Extracted text
- Cardio is shit all-around exercise. Things that have improved: Endurance, stamina, lung capacity. Things that have stayed roughly the same: Body fat percentage. Things that have decreased: Maximum squat weight. I’m sort of anxious for marathon training to be over so that I can start doing interval training and get back to doing barbell lifting more seriously to improve my running speed while also building muscle, since I’ve had to compromise in all of those areas for the sake of improving my endurance.
- Athletes are all out of their damn minds. This is the thought that occurs to me around mile 14 every time I have to pass a mile 14. The World Cup happened during my marathon training, as did the majority of this season’s “So You Think You Can Dance,” so I’ve meanwhile been watching incredibly fit people doing incredible things with their bodies. The amount of work I’ve put into just being able to run a 12:30 pace over 18 miles has been INSANE. The amount of bodily pain I’ve been in is like nothing else I’ve ever experienced. Athletes, what are you THINKING?! You have other options! Also, good on you, I aspire to your level of agility and strength. And really, I have started to very much look forward to my runs, which I never thought I’d do.
- If you’re a beginner, really, the fact that you’re even getting through training is impressive. I’ve missed, I think, three-and-a-half of my short runs. This past weekend, I accidentally (truly accidentally — my mapping app lied to me, I was pissed) ran 16 miles instead of 18 and didn’t make up for it. My pace has ranged from an 10:30 average to a 13:30 average, leaning heavily toward around 12:30. I’ve panicked and felt guilty about missing runs, or about being what I guess is “so slow” (although to me it is definitely fast!) and gone onto runner’s forums to see if I’m doing OK, just to get inundated with messages saying that if you miss training runs at all you’re fucked for the marathon, that slow runners are ruining marathons, and on and on — that’s not true. It’s OK to miss runs. I’ve had days when I just DID NOT want to run, and it was my body telling me that I had to rest. The next day, I get up and run and do way better than I expect to.

Plain-text sources of the document:
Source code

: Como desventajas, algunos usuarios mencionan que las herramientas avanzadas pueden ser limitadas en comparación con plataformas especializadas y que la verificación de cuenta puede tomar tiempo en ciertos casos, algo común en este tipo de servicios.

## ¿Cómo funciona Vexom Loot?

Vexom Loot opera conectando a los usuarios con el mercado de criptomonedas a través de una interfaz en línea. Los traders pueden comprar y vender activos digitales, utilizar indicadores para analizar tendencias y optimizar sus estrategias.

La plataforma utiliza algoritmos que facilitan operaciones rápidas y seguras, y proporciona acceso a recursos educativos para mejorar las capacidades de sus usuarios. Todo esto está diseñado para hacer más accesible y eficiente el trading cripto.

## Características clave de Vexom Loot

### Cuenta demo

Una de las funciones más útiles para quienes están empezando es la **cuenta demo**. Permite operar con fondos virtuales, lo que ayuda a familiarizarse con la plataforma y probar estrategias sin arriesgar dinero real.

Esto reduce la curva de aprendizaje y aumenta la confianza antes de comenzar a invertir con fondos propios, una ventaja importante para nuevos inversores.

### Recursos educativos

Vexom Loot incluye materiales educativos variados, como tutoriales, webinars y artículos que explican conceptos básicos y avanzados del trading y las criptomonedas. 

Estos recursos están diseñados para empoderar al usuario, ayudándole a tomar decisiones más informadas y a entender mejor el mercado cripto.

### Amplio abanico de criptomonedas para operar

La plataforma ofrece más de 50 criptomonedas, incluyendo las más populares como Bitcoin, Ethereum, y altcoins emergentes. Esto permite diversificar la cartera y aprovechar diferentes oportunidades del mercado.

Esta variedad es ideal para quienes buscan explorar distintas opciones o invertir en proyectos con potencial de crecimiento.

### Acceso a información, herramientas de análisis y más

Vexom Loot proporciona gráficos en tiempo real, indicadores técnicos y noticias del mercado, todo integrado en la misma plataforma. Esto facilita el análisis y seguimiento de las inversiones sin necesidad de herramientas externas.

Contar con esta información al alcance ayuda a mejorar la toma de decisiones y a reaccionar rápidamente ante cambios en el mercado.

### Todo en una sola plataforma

Task set
a: From the text on marathon training, list each physical quality whose change the writer reports, along with whether it improved, stayed roughly the same, or decreased.
b: Answer these questions using the text on marathon training.
(i) What kind of training does the writer want to start once marathon training is over?
(ii) Around which mile does the thought "Athletes are all out of their damn minds" occur to the writer?
(iii) How many miles did the writer accidentally run instead of 18?
c: According to the text on marathon training, why is it OK to miss runs?

Solutions by task
a:
Endurance: improved
Stamina: improved
Lung capacity: improved
Body fat percentage: stayed roughly the same
Maximum squat weight: decreased

b:
(i) Interval training.
(ii) Around mile 14.
(iii) 16 miles.

c: On days when the writer did not want to run, that was the body signaling a need for rest. On the following day, the writer ran much better than expected.